::: Document section
= Iosif Amusin =

Soviet historian, orientalist, and papyrologist (1910–1984)

Iosif Davidovich Amusin (Ио́сиф Дави́дович Аму́син; French: Joseph Amoussine, November 29, 1910, Vitebsk – June 12, 1984, Leningrad) was a Soviet historian, orientalist, hebraist and papyrologyst, and a specialist in the history of the Ancient Near East and Qumran studies.

== History ==
He studied at the history department of the Leningrad State University under professors such as Vasily Struve and Alexander Tyumenev.

Amusin was twice (in 1928 and 1938) arrested and sentenced for Zionist connections and "anti-Soviet" activity (acquitted posthumously in 1989). Graduated from the Historical Faculty of Leningrad University (1935–1941). Served as a medical officer during the Second World War.

After 1945, Amusin taught ancient history at the Leningrad Pedagogical Institute and Leningrad University until the anti-Semitic campaign against the so-called "cosmopolitanism," when he lost his job and, after a long period of unemployment, began lecturing at the Ulyanovsk Pedagogical Institute (1950–1954).

Upon returning in Leningrad in 1954, Amusin became a research fellow at the Institute of Archaeology and the Institute of Oriental Studies of the Soviet Academy of Sciences in Leningrad. From the late 1950s, he published about 100 works on the Qumran and Dead Sea Scrolls.
::::::
= Exercises to complete =
1 – In the Iosif Amusin biography, at which institute did Amusin lecture from 1950 to 1954?
2 – Reproduce the passage of the Iosif Amusin biography starting with "Soviet historian, orientalist, and" and going on through "and Qumran studies.".
::: Extracted records
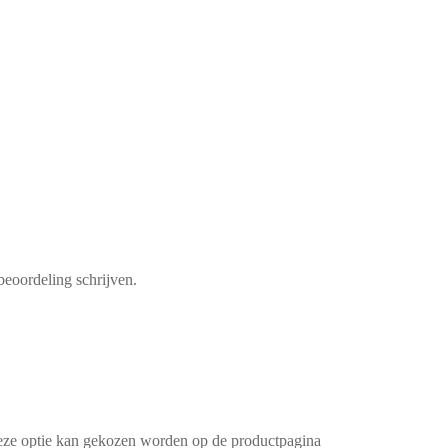
beoordeling schrijven.
Deze optie kan gekozen worden op de productpagina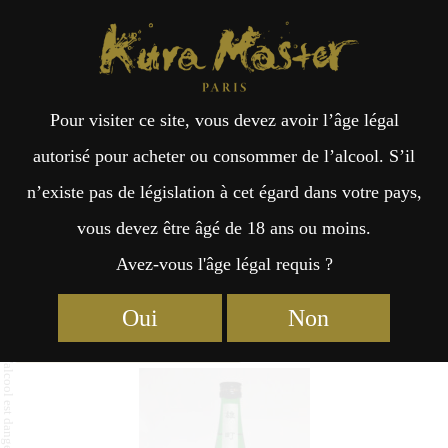
Kura Master Paris
Recherche
Kuramoto
Points de vente
Fr
日
Pour visiter ce site, vous devez avoir l’âge légal
an
本
JunmaiGinjo Nikkohomare
autorisé pour acheter ou consommer de l’alcool. S’il
Omachi
n’existe pas de législation à cet égard dans votre pays,
çai
語
vous devez être âgé de 18 ans ou moins.
Avez-vous l'âge légal requis ?
s
Junmai (51 – 65%) Médaille d’Or 2025
Oui
Non
Junmai : Médaille d’Or 2024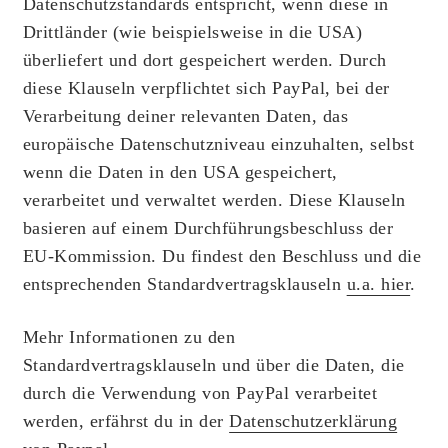
Datenschutzstandards entspricht, wenn diese in
Drittländer (wie beispielsweise in die USA)
überliefert und dort gespeichert werden. Durch
diese Klauseln verpflichtet sich PayPal, bei der
Verarbeitung deiner relevanten Daten, das
europäische Datenschutzniveau einzuhalten, selbst
wenn die Daten in den USA gespeichert,
verarbeitet und verwaltet werden. Diese Klauseln
basieren auf einem Durchführungsbeschluss der
EU-Kommission. Du findest den Beschluss und die
entsprechenden Standardvertragsklauseln
u.a. hier
.
Mehr Informationen zu den
Standardvertragsklauseln und über die Daten, die
durch die Verwendung von PayPal verarbeitet
werden, erfährst du in der
Datenschutzerklärung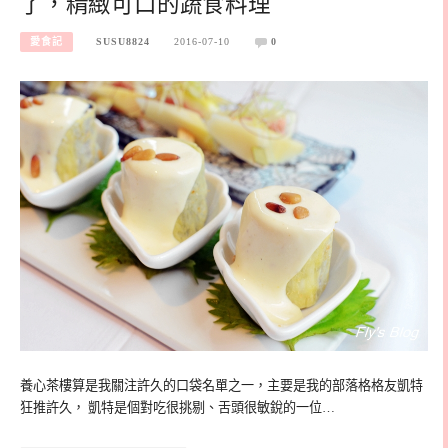
了，精緻可口的蔬食料理
愛食記
SUSU8824
2016-07-10
0
養心茶樓算是我關注許久的口袋名單之一，主要是我的部落格格友凱特
狂推許久， 凱特是個對吃很挑剔、舌頭很敏銳的一位…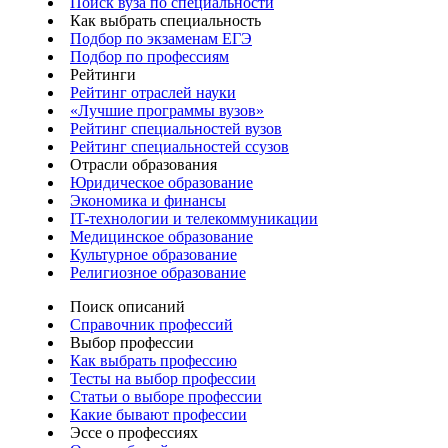
Поиск вуза по специальности
Как выбрать специальность
Подбор по экзаменам ЕГЭ
Подбор по профессиям
Рейтинги
Рейтинг отраслей науки
«Лучшие программы вузов»
Рейтинг специальностей вузов
Рейтинг специальностей ссузов
Отрасли образования
Юридическое образование
Экономика и финансы
IT-технологии и телекоммуникации
Медицинское образование
Культурное образование
Религиозное образование
Поиск описаний
Справочник профессий
Выбор профессии
Как выбрать профессию
Тесты на выбор профессии
Статьи о выборе профессии
Какие бывают профессии
Эссе о профессиях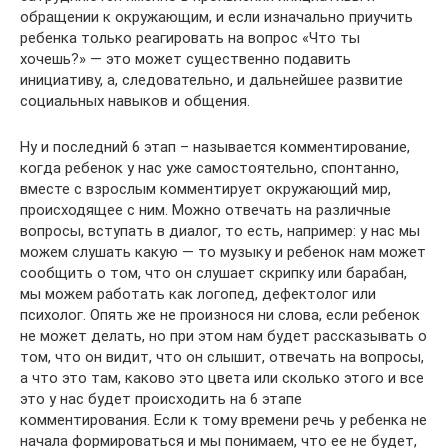
обращении к окружающим, и если изначально приучить
ребенка только реагировать на вопрос «Что ты
хочешь?» — это может существенно подавить
инициативу, а, следовательно, и дальнейшее развитие
социальных навыков и общения.
Ну и последний 6 этап – называется комментирование,
когда ребенок у нас уже самостоятельно, спонтанно,
вместе с взрослым комментирует окружающий мир,
происходящее с ним. Можно отвечать на различные
вопросы, вступать в диалог, то есть, например: у нас мы
можем слушать какую — то музыку и ребенок нам может
сообщить о том, что он слушает скрипку или барабан,
мы можем работать как логопед, дефектолог или
психолог. Опять же не произнося ни слова, если ребенок
не может делать, но при этом нам будет рассказывать о
том, что он видит, что он слышит, отвечать на вопросы,
а что это там, каково это цвета или сколько этого и все
это у нас будет происходить на 6 этапе
комментирования. Если к тому времени речь у ребенка не
начала формироваться и мы понимаем, что ее не будет,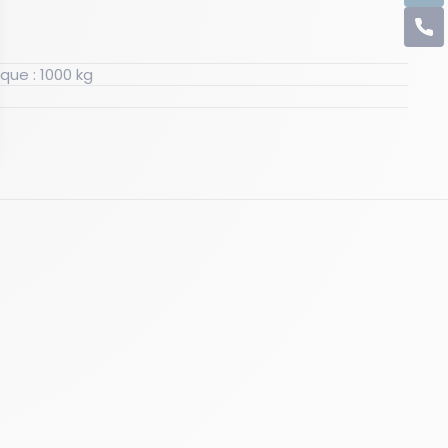
C
Charge admissible dynamique : 1000 kg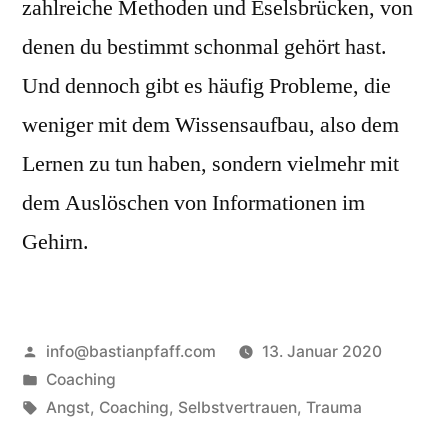
zahlreiche Methoden und Eselsbrücken, von
denen du bestimmt schonmal gehört hast.
Und dennoch gibt es häufig Probleme, die
weniger mit dem Wissensaufbau, also dem
Lernen zu tun haben, sondern vielmehr mit
dem Auslöschen von Informationen im
Gehirn.
Veröffentlicht
info@bastianpfaff.com
13. Januar 2020
von
Veröffentlicht
Coaching
in
Schlagwörter:
Angst
,
Coaching
,
Selbstvertrauen
,
Trauma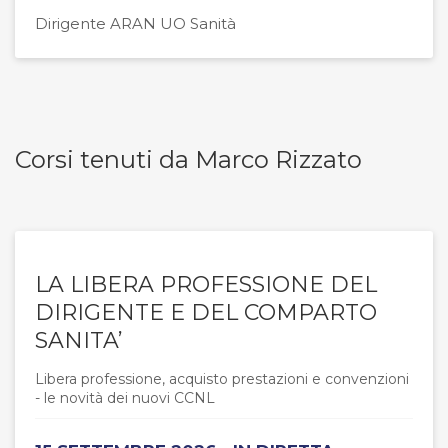
Dirigente ARAN UO Sanità
Corsi tenuti da Marco Rizzato
LA LIBERA PROFESSIONE DEL
DIRIGENTE E DEL COMPARTO
SANITA’
Libera professione, acquisto prestazioni e convenzioni
- le novità dei nuovi CCNL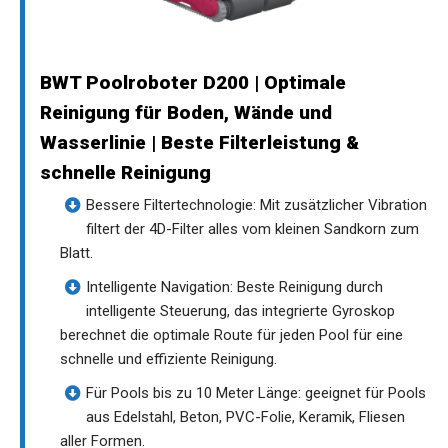
BWT Poolroboter D200 | Optimale
Reinigung für Boden, Wände und
Wasserlinie | Beste Filterleistung &
schnelle Reinigung
Bessere Filtertechnologie: Mit zusätzlicher Vibration
filtert der 4D-Filter alles vom kleinen Sandkorn zum
Blatt.
Intelligente Navigation: Beste Reinigung durch
intelligente Steuerung, das integrierte Gyroskop
berechnet die optimale Route für jeden Pool für eine
schnelle und effiziente Reinigung.
Für Pools bis zu 10 Meter Länge: geeignet für Pools
aus Edelstahl, Beton, PVC-Folie, Keramik, Fliesen
aller Formen.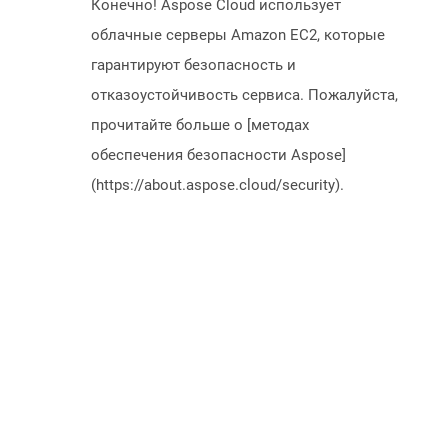
Конечно! Aspose Cloud использует
облачные серверы Amazon EC2, которые
гарантируют безопасность и
отказоустойчивость сервиса. Пожалуйста,
прочитайте больше о [методах
обеспечения безопасности Aspose]
(https://about.aspose.cloud/security).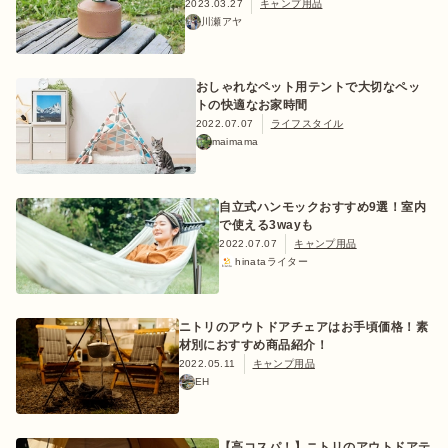
2023.03.27
キャンプ用品
川瀬アヤ
ログイン/会員登録
おしゃれなペット用テントで大切なペッ
トの快適なお家時間
2022.07.07
ライフスタイル
maimama
自立式ハンモックおすすめ9選！室内
で使える3wayも
2022.07.07
キャンプ用品
hinataライター
マガジン
イベント
キャンプ場
レンタル
オンライン
検索
ショップ
ニトリのアウトドアチェアはお手頃価格！素
材別におすすめ商品紹介！
2022.05.11
キャンプ用品
EH
【高コスパ！】ニトリのアウトドアテ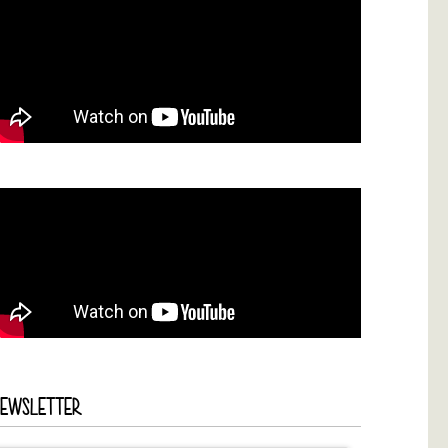
NEWSLETTER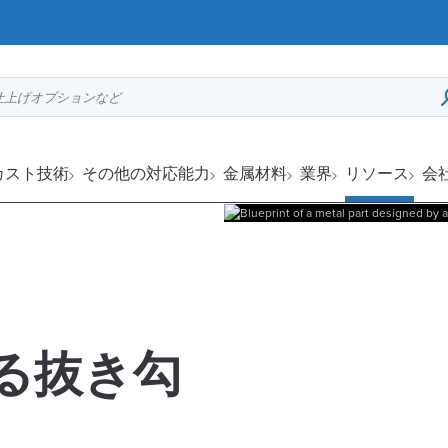
仕上げオプションなど
カスト技術
その他の対応能力
金属材料
業界
リソース
会
る抜き勾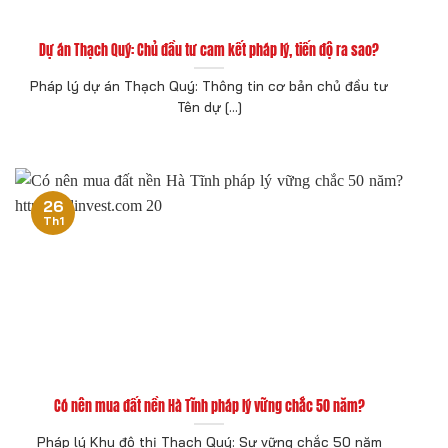
Dự án Thạch Quý: Chủ đầu tư cam kết pháp lý, tiến độ ra sao?
Pháp lý dự án Thạch Quý: Thông tin cơ bản chủ đầu tư
Tên dự [...]
26
Th1
Có nên mua đất nền Hà Tĩnh pháp lý vững chắc 50 năm?
Pháp lý Khu đô thị Thạch Quý: Sự vững chắc 50 năm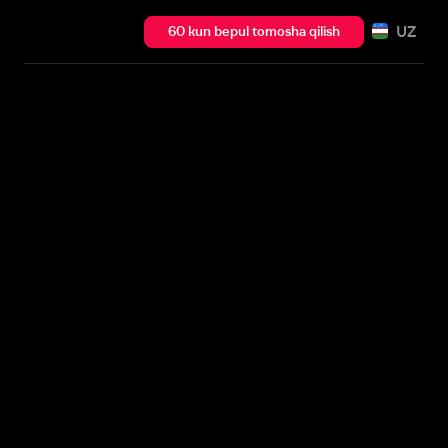
UZ
60 kun bepul tomosha qilish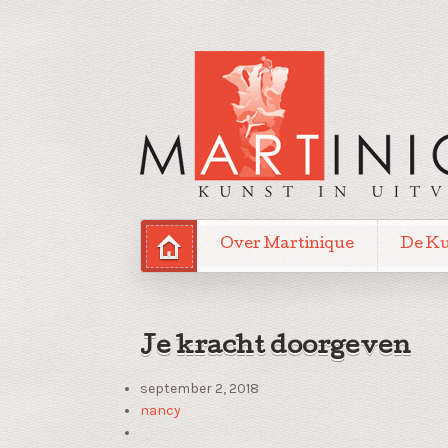
Over Martinique
De K
Je kracht doorgeven
september 2, 2018
nancy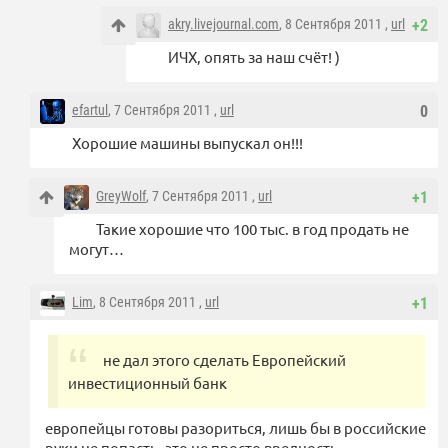
akry.livejournal.com
, 8 Сентября 2011 ,
url
+2
ИЧХ, опять за наш счёт! )
efartul
, 7 Сентября 2011 ,
url
0
Хорошие машины выпускал он!!!
GreyWolf
, 7 Сентября 2011 ,
url
+1
Такие хорошие что 100 тыс. в год продать не
могут…
Lim
, 8 Сентября 2011 ,
url
+1
не дал этого сделать Европейский
инвестиционный банк
европейцы готовы разориться, лишь бы в российские
руки не попасть. это не просто вредность.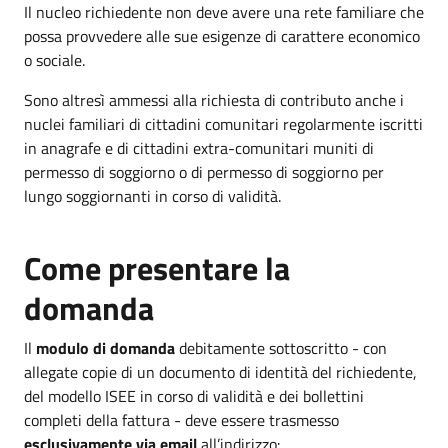
Il nucleo richiedente non deve avere una rete familiare che
possa provvedere alle sue esigenze di carattere economico
o sociale.
Sono altresì ammessi alla richiesta di contributo anche i
nuclei familiari di cittadini comunitari regolarmente iscritti
in anagrafe e di cittadini extra-comunitari muniti di
permesso di soggiorno o di permesso di soggiorno per
lungo soggiornanti in corso di validità.
Come presentare la
domanda
Il
modulo di domanda
debitamente sottoscritto - con
allegate copie di un documento di identità del richiedente,
del modello ISEE in corso di validità e dei bollettini
completi della fattura - deve essere trasmesso
esclusivamente via email
all’indirizzo: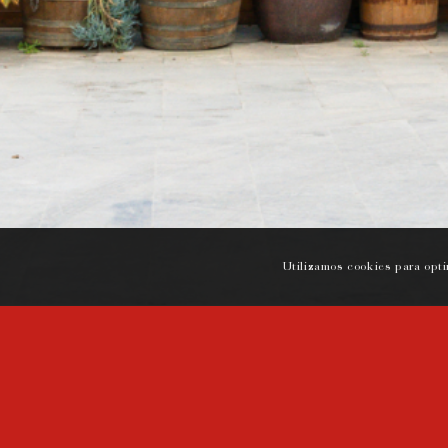
Utilizamos cookies para optim
DÓNDE ESTAMOS
HORARIO
Carretera de Miramar,
Horario del rest
38
Dom a Jue: 13h a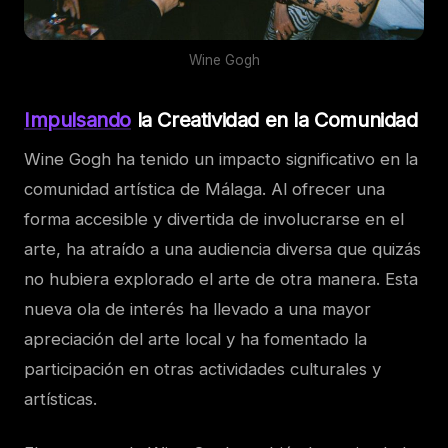
Wine Gogh
Impulsando
la Creatividad en la Comunidad
Wine Gogh ha tenido un impacto significativo en la
comunidad artística de Málaga. Al ofrecer una
forma accesible y divertida de involucrarse en el
arte, ha atraído a una audiencia diversa que quizás
no hubiera explorado el arte de otra manera. Esta
nueva ola de interés ha llevado a una mayor
apreciación del arte local y ha fomentado la
participación en otras actividades culturales y
artísticas.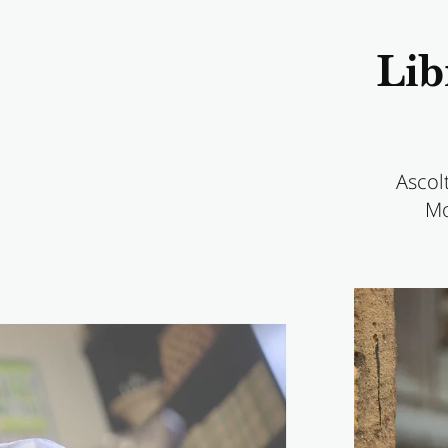
Lib
Ascolt
Mo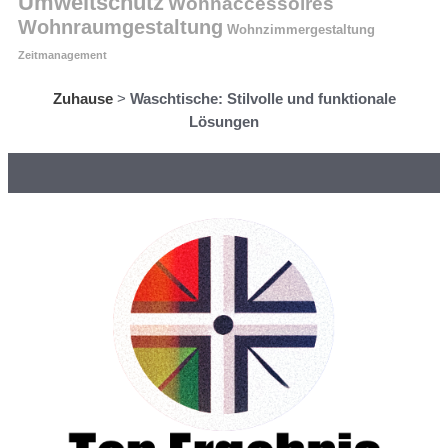
Umweltschutz
Wohnaccessoires
Wohnraumgestaltung
Wohnzimmergestaltung
Zeitmanagement
Zuhause
>
Waschtische: Stilvolle und funktionale
Lösungen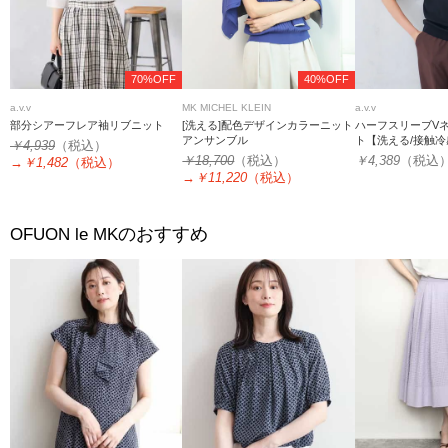
70%OFF
40%OFF
a.v.v
MK MICHEL KLEIN
a.v.v
部分シアーフレア袖リブニット
[洗える]配色デザインカラーニット
ハーフスリーブV
アンサンブル
ト【洗える/接触冷
￥4,939
（税込）
￥18,700
（税込）
￥4,389
（税込
→
￥1,482
（税込）
→
￥11,220
（税込）
のおすすめ
OFUON le MK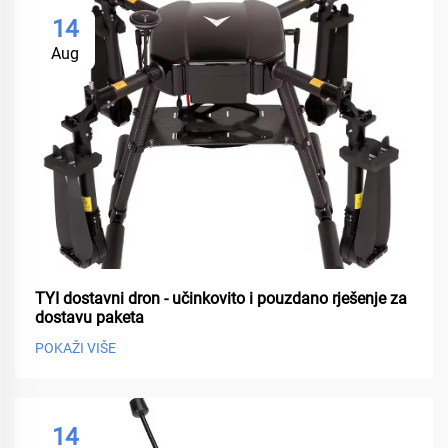
14
Aug
TYI dostavni dron - učinkovito i pouzdano rješenje za
dostavu paketa
POKAŽI VIŠE
14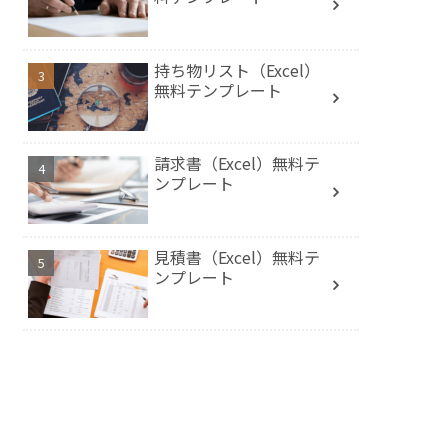
持ち物リスト（Excel）
無料テンプレート
請求書（Excel）無料テ
ンプレート
見積書（Excel）無料テ
ンプレート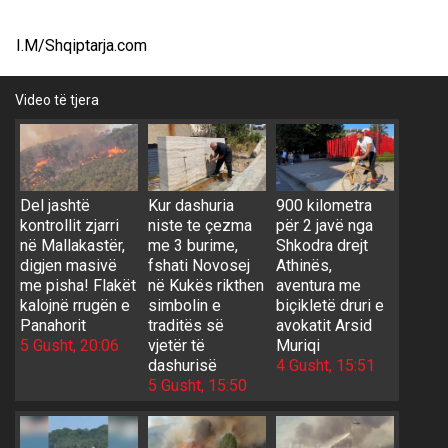
I.M/Shqiptarja.com
Video të tjera
Del jashtë
Kur dashuria
900 kilometra
kontrollit zjarri
niste te çezma
për 2 javë nga
në Mallakastër,
me 3 burime,
Shkodra drejt
digjen masivë
fshati Novosej
Athinës,
me pisha! Flakët
në Kukës rikthen
aventura me
kalojnë rrugën e
simbolin e
biçikletë druri e
Panahorit
traditës së
avokatit Arsid
5 Gusht, 20:06
vjetër të
Muriqi
dashurisë
4 Gusht, 15:51
5 Gusht, 15:50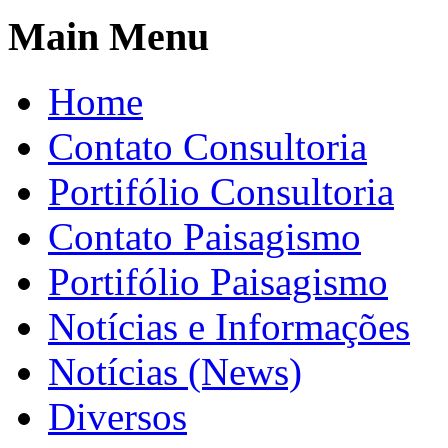
Main Menu
Home
Contato Consultoria
Portifólio Consultoria
Contato Paisagismo
Portifólio Paisagismo
Notícias e Informações
Notícias (News)
Diversos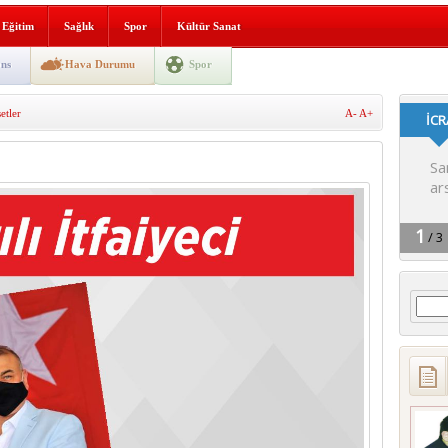
lografi, gençlerle geleceğe
Eğitim
Sağlık
Spor
Kültür Sanat
gın korkuttu
ns
Hava Durumu
Spor
 2’si Çocuk 5 Yaralı
tler
A-
A+
 yürüyüşü
Arama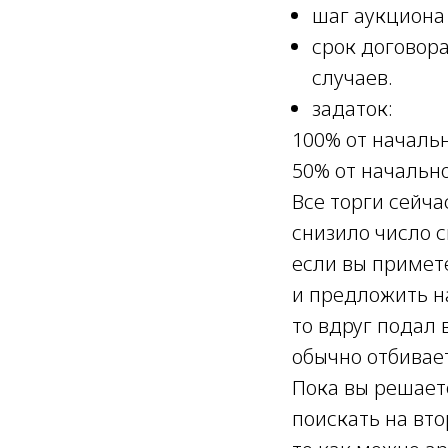
шаг аукциона
срок договора
случаев.
задаток:
100% от началь
50% от начально
Все торги сейча
снизило число с
если вы примете
и предложить н
то вдруг подал 
обычно отбивает
Пока вы решает
поискать на вт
::::::
= Answers per task =
1 – At the Ulyanovsk Pedagogical Institute.

2 –
Soviet historian, orientalist, and papyrologist (1910–1984)

Iosif Davidovich Amusin (Ио́сиф Дави́дович Аму́син; French: Joseph Amoussine, November 29, 1910, Vitebsk – June 12, 1984, Leningrad) was a Soviet historian, orientalist, hebraist and papyrologyst, and a specialist in the history of the Ancient Near East and Qumran studies.